While retirement often is viewed as a certain point in time—the application is effective as of a certain date, you get the cake and hand in the ID badge to Security—there actually are three important points, according to a document produced for the Labor Department.

While the report, titled Taking the Mystery Out of Retirement Planning, is not specific to federal employees, its message is equally applicable regardless of where one works, and it doesn’t take much to project the special considerations of federal employment into its advice.

The first key point, it says, is about 10 years out from retirement. At that point it’s important to get a good understanding of what you have. That means assessing the value of assets including cash, investments, the cash value of whole-life type life insurance, and anything else that could be turned into cash, even a home or jewelry. The figure for the home should be the equity amount—that is, the market value of the home minus any amount still owed as a mortgage or home equity loan. Set aside any emergency funds, as well as funds designated purpose, such as paying for a child or grandchild’s college education.

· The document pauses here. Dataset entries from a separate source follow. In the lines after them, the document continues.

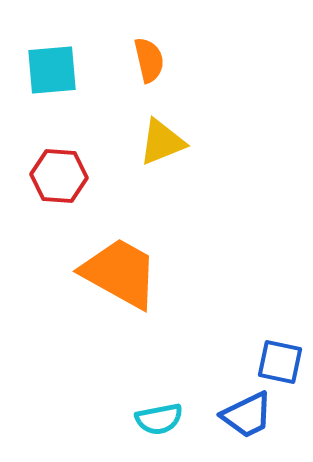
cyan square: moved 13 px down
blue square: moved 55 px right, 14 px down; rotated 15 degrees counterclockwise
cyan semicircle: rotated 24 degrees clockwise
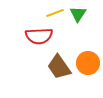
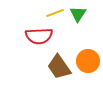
orange circle: moved 2 px up
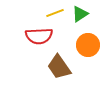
green triangle: moved 2 px right; rotated 24 degrees clockwise
orange circle: moved 16 px up
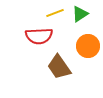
orange circle: moved 1 px down
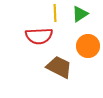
yellow line: rotated 72 degrees counterclockwise
brown trapezoid: rotated 152 degrees clockwise
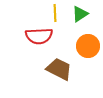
brown trapezoid: moved 2 px down
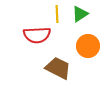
yellow line: moved 2 px right, 1 px down
red semicircle: moved 2 px left, 1 px up
brown trapezoid: moved 1 px left, 1 px up
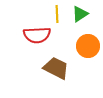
brown trapezoid: moved 2 px left
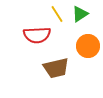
yellow line: rotated 30 degrees counterclockwise
brown trapezoid: rotated 140 degrees clockwise
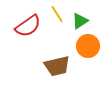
green triangle: moved 7 px down
red semicircle: moved 9 px left, 9 px up; rotated 32 degrees counterclockwise
brown trapezoid: moved 1 px right, 2 px up
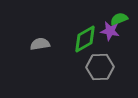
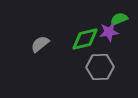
purple star: moved 1 px left, 1 px down; rotated 18 degrees counterclockwise
green diamond: rotated 16 degrees clockwise
gray semicircle: rotated 30 degrees counterclockwise
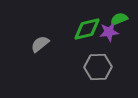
green diamond: moved 2 px right, 10 px up
gray hexagon: moved 2 px left
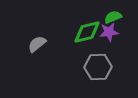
green semicircle: moved 6 px left, 2 px up
green diamond: moved 3 px down
gray semicircle: moved 3 px left
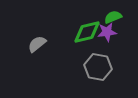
purple star: moved 2 px left
gray hexagon: rotated 12 degrees clockwise
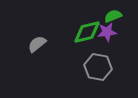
green semicircle: moved 1 px up
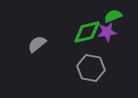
gray hexagon: moved 7 px left, 1 px down
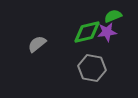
gray hexagon: moved 1 px right
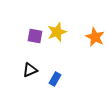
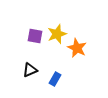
yellow star: moved 2 px down
orange star: moved 18 px left, 11 px down
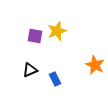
yellow star: moved 3 px up
orange star: moved 18 px right, 17 px down
blue rectangle: rotated 56 degrees counterclockwise
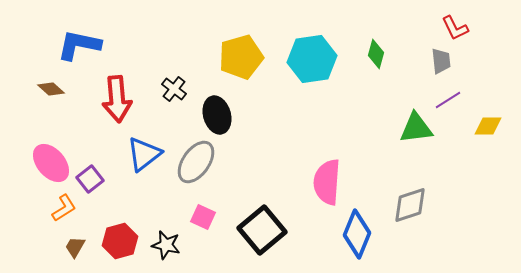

Then project the value of those assets up to your retirement point, bearing in mind that the rate of return on each will vary. For example, if you own long-term bonds, the yield on them is predetermined. Cash or cash equivalents such as money market funds likely will grow only a little due to investment returns. Your projected returns on stocks and other investments with higher potential for change both up and down are a personal decision. However, just going through this exercise will help illustrate whether you are properly diversified among types of investments, as well as within a type of investment.

When projecting growth, don’t forget to include projected new savings up to the point of your retirement.

The second key point is at retirement. Assess both your current expenses and your projected expenses as of that date—or roughly, if you don’t have a specific point in mind yet. Then add in projected income – for federal employees, including that from annuities such as CSRS or FERS civil service benefits – Social Security and any other fixed sources of income.

Many experts now recommend having 80 to 90 percent of pre-retirement income, it says. If the math suggests you will come up short, options include increasing investments in retirement savings plans, delaying retirement, cutting expenses and examining whether you could be more aggressive in your investing.

The third key point is the duration of retirement. The average American male has a life expectancy of 17 more years at age 65, the average female 20 years, it says, and those are only averages—it’s financially prudent to prepare for a retirement of 30 years.

Looking at that time frame will help decide among withdrawal options from retirement savings—for example, converting a TSP account into an annuity versus taking it out in a lump sum.